Poker tournaments in Ukraine flourished after the ban as a way of circumventing the country's gambling ban. Hence on December 31, 2009, the Justice Ministry of Ukraine rescinded its decision of July 1, 2009 which had included poker on the list of sports recognized in Ukraine. When parliament legalised gambling
again on 14 July 2020 poker tournaments were also reallowed. Albeit with regulations and age restrictions.

==TV and radio==
Ukrainian President Viktor Yanukovych signed a law banning of paid interactive quizzes on TV and radio on 6 March 2012 (except for channels with limited access).

==2020 law==
On 14 July 2020 president Volodymyr Zelenskyy signed the Ukrainian law "On State Regulation of Organising and Conducting Gambling". Both local and foreign investors will have access to the market, only legal entities registered in Ukraine may become gambling operators. Gambling operators shall not be controlled by a Russian resident nor have a Russian person as a shareholder or Ultimate Beneficial Owner (UBO). Neither should they have shareholders registered in countries currently blacklisted by the Financial Action Task Force (FATF), in other words North Korea and Iran.
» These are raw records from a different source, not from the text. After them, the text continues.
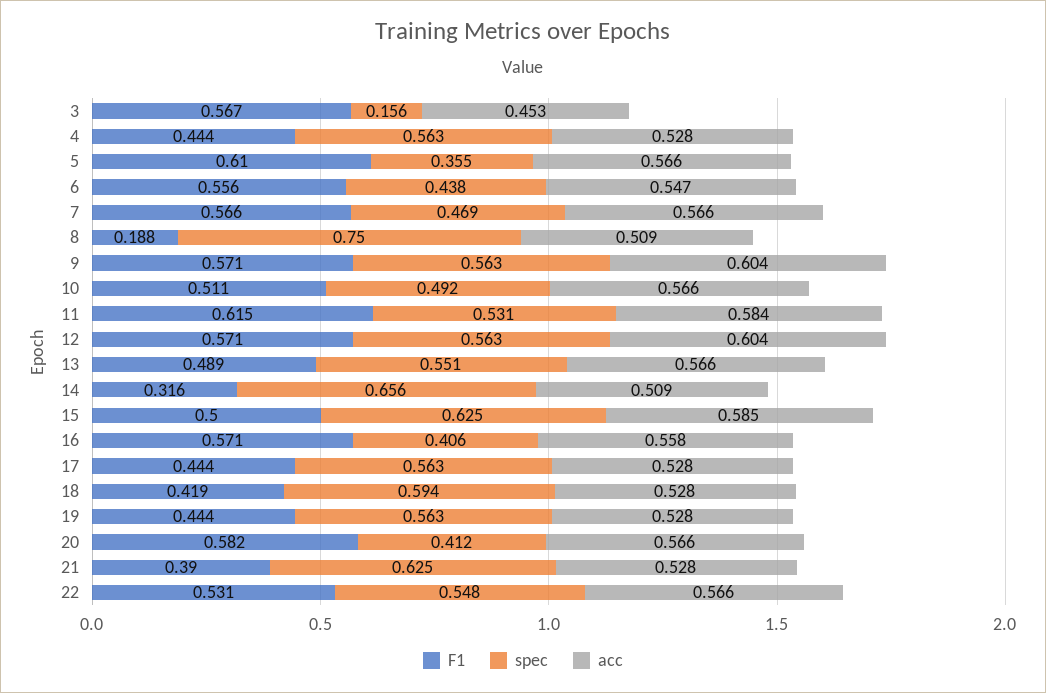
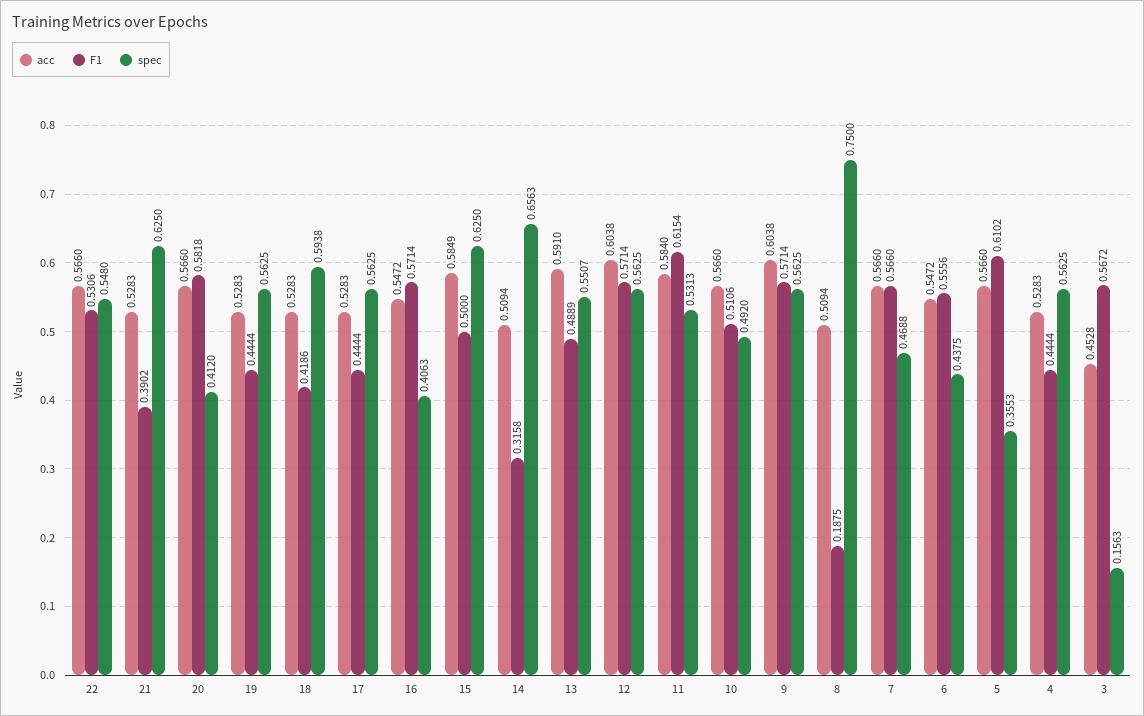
  {
    "F1": {
      "3": 0.5672,
      "4": 0.4444,
      "5": 0.6102,
      "6": 0.5556,
      "7": 0.566,
      "8": 0.1875,
      "9": 0.5714,
      "10": 0.5106,
      "11": 0.6154,
      "12": 0.5714,
      "13": 0.4889,
      "14": 0.3158,
      "15": 0.5,
      "16": 0.5714,
      "17": 0.4444,
      "18": 0.4186,
      "19": 0.4444,
      "20": 0.5818,
      "21": 0.3902,
      "22": 0.5306
    },
    "spec": {
      "3": 0.1563,
      "4": 0.5625,
      "5": 0.3553,
      "6": 0.4375,
      "7": 0.4688,
      "8": 0.75,
      "9": 0.5625,
      "10": 0.492,
      "11": 0.5313,
      "12": 0.5625,
      "13": 0.5507,
      "14": 0.6563,
      "15": 0.625,
      "16": 0.4063,
      "17": 0.5625,
      "18": 0.5938,
      "19": 0.5625,
      "20": 0.412,
      "21": 0.625,
      "22": 0.548
    },
    "acc": {
      "3": 0.4528,
      "4": 0.5283,
      "5": 0.566,
      "6": 0.5472,
      "7": 0.566,
      "8": 0.5094,
      "9": 0.6038,
      "10": 0.566,
      "11": 0.584,
      "12": 0.6038,
-     "13": 0.566,
+     "13": 0.591,
      "14": 0.5094,
      "15": 0.5849,
-     "16": 0.558,
+     "16": 0.5472,
      "17": 0.5283,
      "18": 0.5283,
      "19": 0.5283,
      "20": 0.566,
      "21": 0.5283,
      "22": 0.566
    }
  }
In addition, a gambling operator must have a share capital of at least US$1.1 million (₴30.7 million/GBP 906,000/EUR 1.0 million). They must open a deposit account or obtain a guarantee from a Ukrainian bank for US$1.2 million, and they must have a dot.ua domain name.

== 2021 ==
In early February, the first gambling licenses were issued in Ukraine, obtained by Spacex LLC, which operates the Cosmolot brand. The Ukrainian company Parimatch also received a license. The cost of the license for 5 years is ₴9 million. The third license was obtained by Gamedev LLC, the fourth on February 18, 2021, was obtained by First Element LLC, paying ₴23 million for it.

Ukrainian Gaming Week, the first thematic conference on gambling in Ukraine, was scheduled for February 24. The UGW 2021 exhibition will take place on March 23–24. According to Ivan Rudy from the Game Regulation Commission, in February the budget received ₴70.2 million from the issuance of licenses, in total during 2021 it was planned to receive ₴6-7 billion.

== Liquidation of KRAIL and Creation of Playcity ==
On April 1, 2025, the Cabinet of Ministers of Ukraine enforced a government resolution to officially liquidate the Commission for Regulation of Gambling and Lotteries (KRAIL). As part of an administrative reform of the gambling sector, the State Agency Playcity was designated as the legal successor to KRAIL, inheriting all property, rights, and obligations of the dissolved commission. The decree stipulated a strict timeline for the transition, setting a limit of six months for the liquidation process and a two-month period for creditors to submit claims following the enactment of the resolution.

To manage the restructuring, a liquidation commission was established under the leadership of Natalia Denikeieva, the Deputy Minister of Digital Transformation of Ukraine. Her appointment and the procedural framework were further refined by subsequent government acts, including Cabinet Resolution No. 923, adopted on July 30, 2025. The reform effectively transferred regulatory oversight from the collegiate body of KRAIL to the new State Agency Playcity.